SEC now ready to consider ETH futures ETFs, sources say — but what’s changed?
SEC policy on crypto ETFs is “completely incoherent,” VanEck’s head of digital assets research tells Blockworks
ymcgraphic/Shutterstock modified by Blockworks
Fund groups are pursuing an ETF that would hold ether futures contracts after efforts to do so earlier this year came to a halt. This may signal that the US Securities and Exchange Commission has had a change of heart, and is now willing to at least consider a potential approval.
Volatility Shares filed for such a product on Friday, and now others — Grayscale Investments, Bitwise, Roundhill Investments, ProShares and VanEck — have followed suit this week.
According to two sources who are directly familiar with the latest ether futures ETF filings, the SEC has indicated its readiness to publicly consider such a product. However, the regulator’s willingness to weigh in on ether futures ETFs does not guarantee their approval, one of the sources added.
“From a product perspective, all the ETF issuers are probably thinking it’s worth the cost of filing rather than risk falling behind in case ETH [ETFs] take off, even in futures form,” said Henry Jim, a Bloomberg Intelligence analyst who flagged the filings on Twitter.
The SEC’s willingness to consider these offerings is a reversal from May, when sources said the US securities regulator had told firms seeking ether futures ETFs to halt their efforts. The SEC did not return a request for comment at the time.
Grayscale, for example, sought to launch an ether futures ETF in May, but days later amended a filing indicating it was no longer looking to do so. Bitwise Asset Management, Direxion and Roundhill Investments — which had followed Grayscale’s lead in filing for ether futures funds — withdrew their applications shortly after.
The SEC’s decision to consider ether futures ETF in the past three months, following the pause in plans by various potential issuers, has left some industry watchers puzzled. The specific reasons behind the regulator’s move remain somewhat of a mystery.
“SEC policy on crypto ETFs has always been haphazard,” said Matthew Sigel, head of digital assets research at fund group VanEck. “Now it is completely incoherent.”
A spokesperson for the SEC did not immediately return a request for comment Wednesday.
Shifting winds in crypto ETF land?
Bradley Duke, chief strategy officer at ETC Group, said in a statement that there seems to be a growing acceptance at the SEC that crypto is “an inevitable part of America’s investment landscape.”
Nate Geraci, president of The ETF Store, noted that sentiment around crypto-related ETFs has indeed grown more positive in the last couple months.
He attributed that, in part, to BlackRock entering the spot bitcoin ETF race in June, as well as optimism around a favorable outcome in Grayscale’s lawsuit against the SEC.
Bloomberg Intelligence analysts James Seyffart and Eric Balchunas put the odds of a spot bitcoin ETF approval at 65%, according to a Wednesday tweet.
“Overall, the winds appear to be shifting in favor of crypto-related ETFs and issuers are now jockeying for position in an attempt to capitalize,” Geraci told Blockworks.
The SEC also allowed the first leveraged bitcoin futures ETF to come to market in June.

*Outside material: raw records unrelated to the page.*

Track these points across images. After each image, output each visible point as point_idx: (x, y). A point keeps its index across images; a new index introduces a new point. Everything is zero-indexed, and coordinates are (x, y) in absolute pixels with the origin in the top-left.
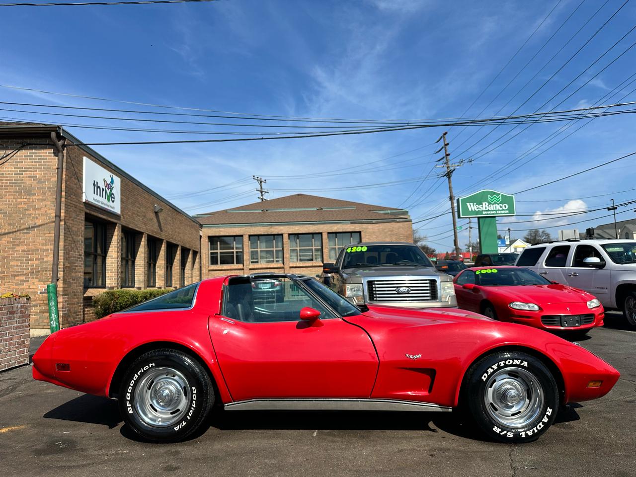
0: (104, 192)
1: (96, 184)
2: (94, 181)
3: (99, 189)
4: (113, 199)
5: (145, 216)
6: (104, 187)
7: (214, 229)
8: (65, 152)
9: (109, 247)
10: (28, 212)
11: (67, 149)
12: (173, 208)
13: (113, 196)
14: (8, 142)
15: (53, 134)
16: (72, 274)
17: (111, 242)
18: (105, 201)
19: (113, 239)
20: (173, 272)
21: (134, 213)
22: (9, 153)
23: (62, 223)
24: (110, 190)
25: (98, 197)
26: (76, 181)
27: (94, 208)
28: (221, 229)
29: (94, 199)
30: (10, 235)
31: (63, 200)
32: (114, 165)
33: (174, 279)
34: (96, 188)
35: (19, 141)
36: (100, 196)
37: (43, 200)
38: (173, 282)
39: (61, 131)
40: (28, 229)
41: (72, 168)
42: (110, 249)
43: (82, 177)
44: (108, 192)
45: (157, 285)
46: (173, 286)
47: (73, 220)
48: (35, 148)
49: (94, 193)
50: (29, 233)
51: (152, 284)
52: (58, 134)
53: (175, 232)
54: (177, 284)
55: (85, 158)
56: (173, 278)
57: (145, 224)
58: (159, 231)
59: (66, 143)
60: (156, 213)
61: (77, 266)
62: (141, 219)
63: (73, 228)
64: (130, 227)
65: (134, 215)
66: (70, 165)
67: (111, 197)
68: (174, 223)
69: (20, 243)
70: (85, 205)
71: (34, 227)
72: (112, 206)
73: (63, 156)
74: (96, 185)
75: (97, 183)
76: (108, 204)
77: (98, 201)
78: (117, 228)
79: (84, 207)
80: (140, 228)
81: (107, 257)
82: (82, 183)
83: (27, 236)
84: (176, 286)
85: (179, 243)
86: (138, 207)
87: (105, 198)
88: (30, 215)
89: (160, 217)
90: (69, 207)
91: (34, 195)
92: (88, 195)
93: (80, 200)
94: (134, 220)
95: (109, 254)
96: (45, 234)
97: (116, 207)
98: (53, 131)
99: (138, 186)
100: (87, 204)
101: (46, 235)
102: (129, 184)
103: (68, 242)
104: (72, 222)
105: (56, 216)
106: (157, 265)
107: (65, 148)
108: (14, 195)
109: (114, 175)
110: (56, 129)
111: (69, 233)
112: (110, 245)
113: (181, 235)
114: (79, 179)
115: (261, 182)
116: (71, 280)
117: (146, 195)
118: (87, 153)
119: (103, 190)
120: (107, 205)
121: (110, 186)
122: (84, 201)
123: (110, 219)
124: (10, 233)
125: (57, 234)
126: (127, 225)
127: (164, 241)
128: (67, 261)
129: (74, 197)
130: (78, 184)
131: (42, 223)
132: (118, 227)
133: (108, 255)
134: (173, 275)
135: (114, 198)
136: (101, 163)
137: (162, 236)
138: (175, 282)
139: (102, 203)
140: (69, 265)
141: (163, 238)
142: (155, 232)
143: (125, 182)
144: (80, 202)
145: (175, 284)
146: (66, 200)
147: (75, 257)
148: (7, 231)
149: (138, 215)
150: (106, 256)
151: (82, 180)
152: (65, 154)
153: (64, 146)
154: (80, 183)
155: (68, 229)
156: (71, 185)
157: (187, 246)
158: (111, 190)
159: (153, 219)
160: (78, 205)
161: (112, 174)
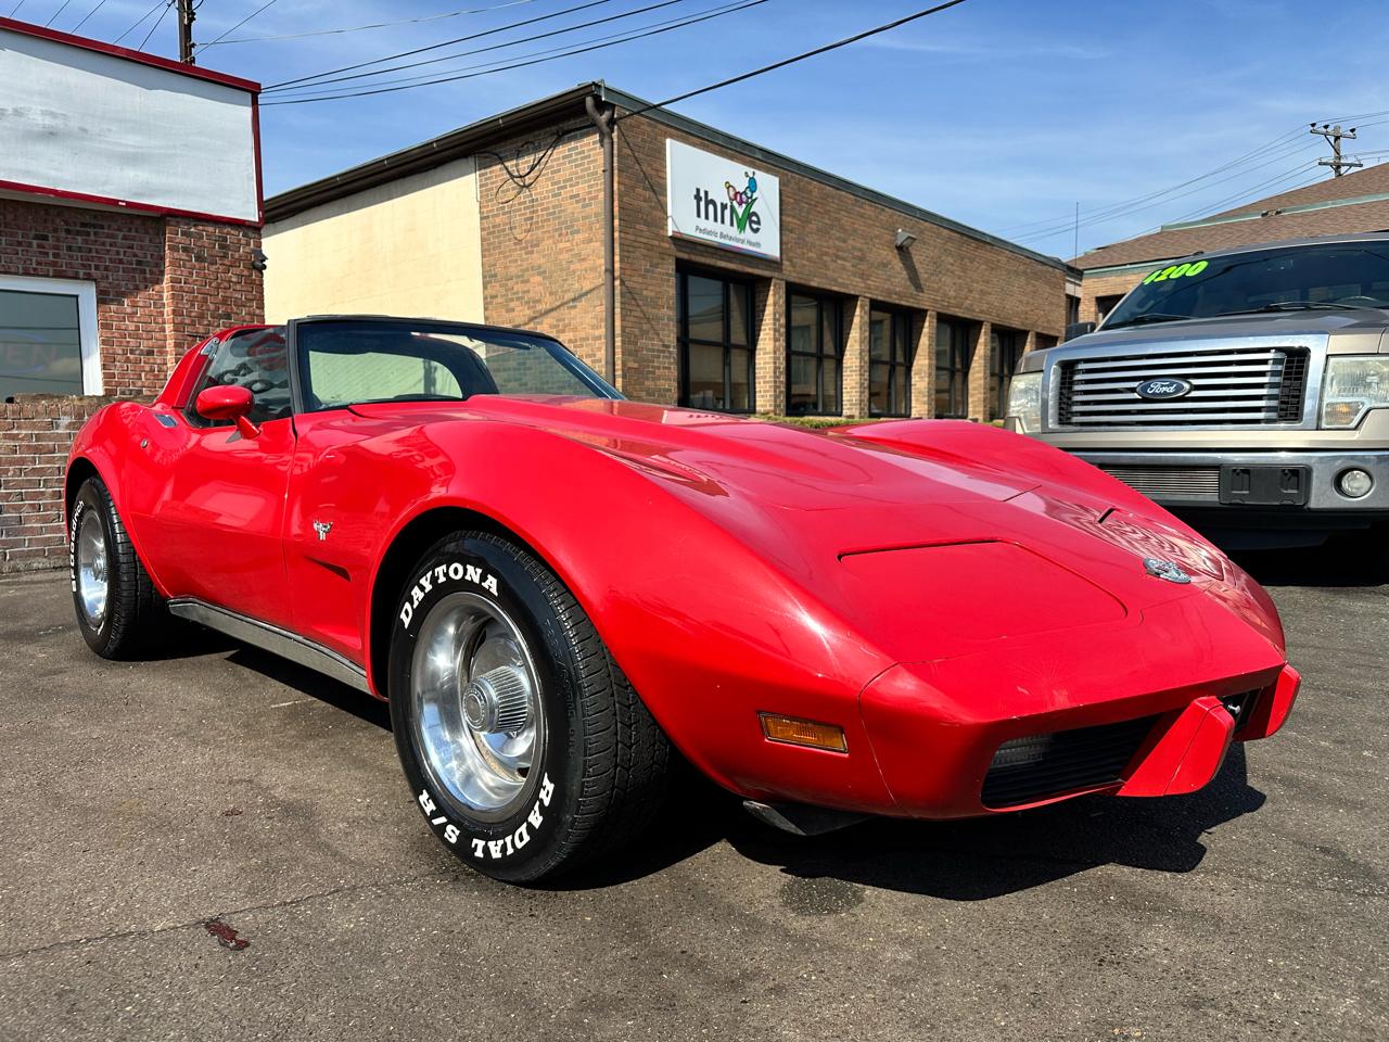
0: (727, 213)
1: (702, 194)
2: (698, 190)
3: (711, 207)
4: (755, 226)
5: (862, 259)
6: (727, 201)
7: (1113, 279)
8: (615, 135)
9: (760, 330)
10: (572, 267)
11: (619, 128)
12: (963, 234)
13: (754, 218)
14: (540, 135)
15: (589, 101)
16: (647, 383)
17: (762, 320)
18: (733, 232)
19: (767, 312)
20: (971, 386)
21: (827, 254)
22: (541, 155)
23: (617, 283)
24: (744, 205)
25: (710, 224)
26: (648, 194)
27: (702, 248)
28: (1128, 278)
29: (697, 228)
30: (554, 314)
31: (616, 235)
32: (761, 150)
33: (973, 402)
34: (702, 204)
35: (554, 128)
36: (716, 220)
37: (590, 241)
38: (970, 409)
39: (603, 94)
40: (574, 300)
41: (637, 167)
42: (762, 333)
43: (665, 185)
44: (740, 210)
45: (914, 414)
46: (970, 417)
47: (644, 277)
48: (574, 138)
49: (699, 215)
50: (575, 307)
51: (903, 412)
52: (597, 98)
53: (971, 291)
54: (978, 412)
55: (668, 141)
56: (970, 400)
57: (863, 276)
58: (912, 289)
59: (616, 116)
60: (902, 250)
61: (659, 368)
62: (848, 264)
63: (645, 292)
64: (814, 284)
65: (825, 258)
66: (631, 161)
67: (750, 220)
68: (964, 271)
69: (565, 326)
70: (675, 244)
71: (581, 296)
72: (753, 241)
73: (612, 143)
74: (702, 199)
75: (706, 193)
76: (742, 236)
77: (709, 233)
78: (772, 288)
79: (673, 246)
80: (846, 286)
81: (757, 352)
82: (666, 196)
83: (573, 312)
84: (976, 416)
85: (981, 317)
86: (838, 239)
87: (732, 224)
88: (574, 272)
89: (916, 259)
90: (631, 249)
91: (578, 232)
92: (682, 219)
93: (661, 232)
94: (828, 269)
95: (760, 345)
96: (595, 307)
97: (767, 242)
98: (587, 94)
99: (838, 189)
100: (679, 241)
101: (597, 308)
102: (811, 187)
103: (632, 319)
104: (640, 280)
105: (606, 270)
106: (913, 368)
107: (616, 127)
108: (553, 236)
109: (756, 171)
110: (592, 89)
111: (633, 302)
112: (760, 326)
113: (991, 298)
114: (657, 189)
115: (1337, 138)
116: (644, 393)
117: (868, 210)
118: (676, 128)
119: (724, 207)
120: (738, 240)
121: (746, 197)
122: (670, 234)
123: (750, 270)
124: (552, 310)
125: (610, 306)
126: (802, 282)
127: (929, 313)
128: (631, 358)
129: (645, 228)
130: (654, 199)
131: (592, 286)
132: (775, 286)
133: (758, 347)
134: (970, 392)
135: (758, 223)
136: (717, 148)
137: (923, 301)
138: (974, 407)
139: (722, 236)
140: (636, 365)
141: (926, 308)
142: (896, 294)
143: (797, 184)
144: (663, 238)
145: (975, 412)
146: (623, 235)
147: (653, 350)
148: (548, 307)
149: (838, 257)
150: (755, 349)
151: (666, 190)
152: (615, 140)
153: (611, 122)
154: (660, 198)
155: (630, 293)
156: (635, 203)
157: (1016, 324)
158: (750, 205)
159: (889, 263)
160: (656, 243)
161: (750, 171)
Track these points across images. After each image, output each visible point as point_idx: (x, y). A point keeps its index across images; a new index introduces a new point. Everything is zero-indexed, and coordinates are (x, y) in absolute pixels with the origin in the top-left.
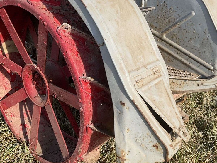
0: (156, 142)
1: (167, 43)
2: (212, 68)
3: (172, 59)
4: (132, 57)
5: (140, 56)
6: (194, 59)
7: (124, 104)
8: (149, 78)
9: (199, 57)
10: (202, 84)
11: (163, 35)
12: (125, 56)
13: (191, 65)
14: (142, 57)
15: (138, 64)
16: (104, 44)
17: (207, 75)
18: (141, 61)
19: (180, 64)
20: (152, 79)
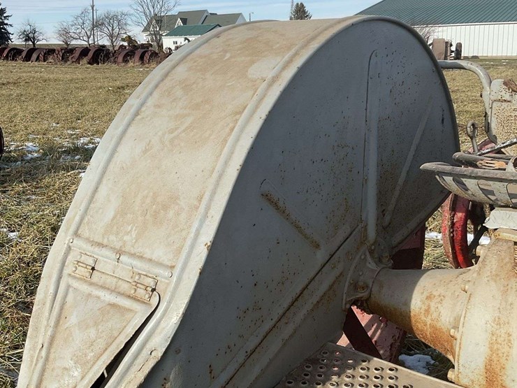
4: (112, 220)
5: (132, 229)
8: (114, 283)
12: (100, 208)
14: (134, 234)
15: (112, 238)
18: (125, 238)
20: (121, 290)
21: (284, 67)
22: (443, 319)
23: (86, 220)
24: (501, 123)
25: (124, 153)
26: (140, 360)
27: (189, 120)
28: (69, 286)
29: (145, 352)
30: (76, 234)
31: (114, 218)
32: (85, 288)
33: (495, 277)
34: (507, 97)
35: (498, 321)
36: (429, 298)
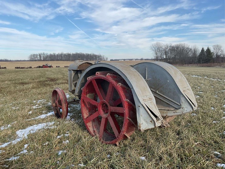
0: (151, 120)
1: (159, 94)
2: (179, 104)
3: (162, 102)
6: (171, 101)
7: (139, 106)
9: (173, 100)
10: (176, 112)
11: (156, 91)
13: (170, 104)
16: (133, 88)
17: (178, 108)
19: (166, 104)
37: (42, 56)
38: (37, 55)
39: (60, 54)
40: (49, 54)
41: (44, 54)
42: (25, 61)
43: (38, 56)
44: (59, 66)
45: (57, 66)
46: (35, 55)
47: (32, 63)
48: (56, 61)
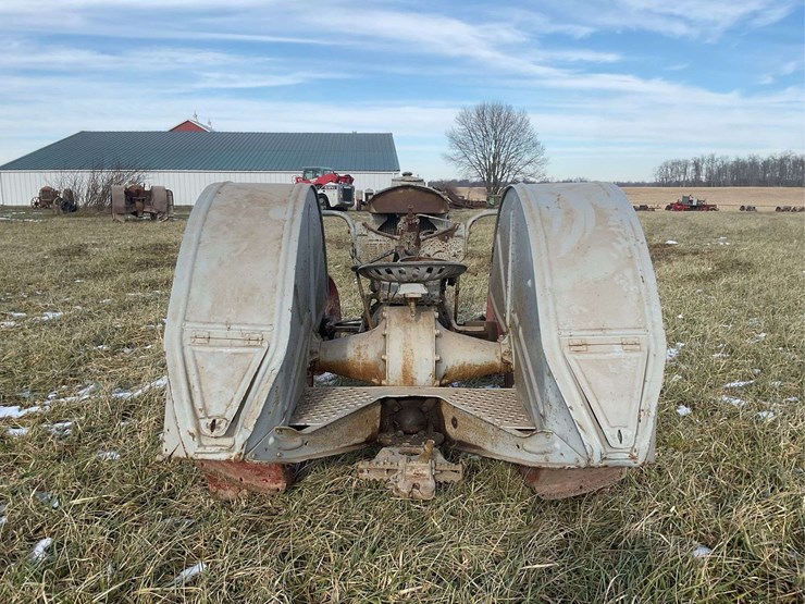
5: (231, 310)
8: (229, 342)
14: (234, 313)
15: (217, 317)
18: (228, 316)
20: (237, 344)
21: (294, 211)
22: (370, 357)
23: (189, 311)
24: (363, 249)
25: (202, 267)
26: (266, 377)
27: (244, 246)
28: (193, 352)
29: (268, 372)
30: (185, 320)
31: (212, 306)
32: (208, 349)
33: (398, 324)
34: (365, 233)
35: (405, 345)
36: (359, 348)
37: (704, 166)
38: (686, 165)
39: (778, 158)
40: (734, 159)
41: (713, 159)
42: (643, 185)
43: (691, 169)
44: (752, 205)
45: (746, 205)
46: (678, 163)
47: (662, 191)
48: (756, 186)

The firm to launch that fund was Volatility Shares — the same company that kicked off this latest wave of ether futures ETF filings.
“Volatility Shares has obviously been in direct communication with the SEC recently and it seems reasonable to assume they saw or heard something to indicate an ether futures ETF might be possible,” Geraci said.
The company declined to comment on its ether futures ETF filing.
In October 2021, the SEC approved ETFs that hold bitcoin futures contracts traded on the Chicago Mercantile Exchange (CME). The ProShares Bitcoin Strategy ETF (BITO) — the first fund to launch under this approval — is significantly ahead of its competitors in terms of assets under management, boasting approximately $1 billion.
“It seems illogical for the SEC to allow ETFs holding CME-traded bitcoin futures, but not ones owning CME-traded ether futures,” Geraci said. “Given the past history of these filings, it’s difficult to speculate on how the SEC will respond.”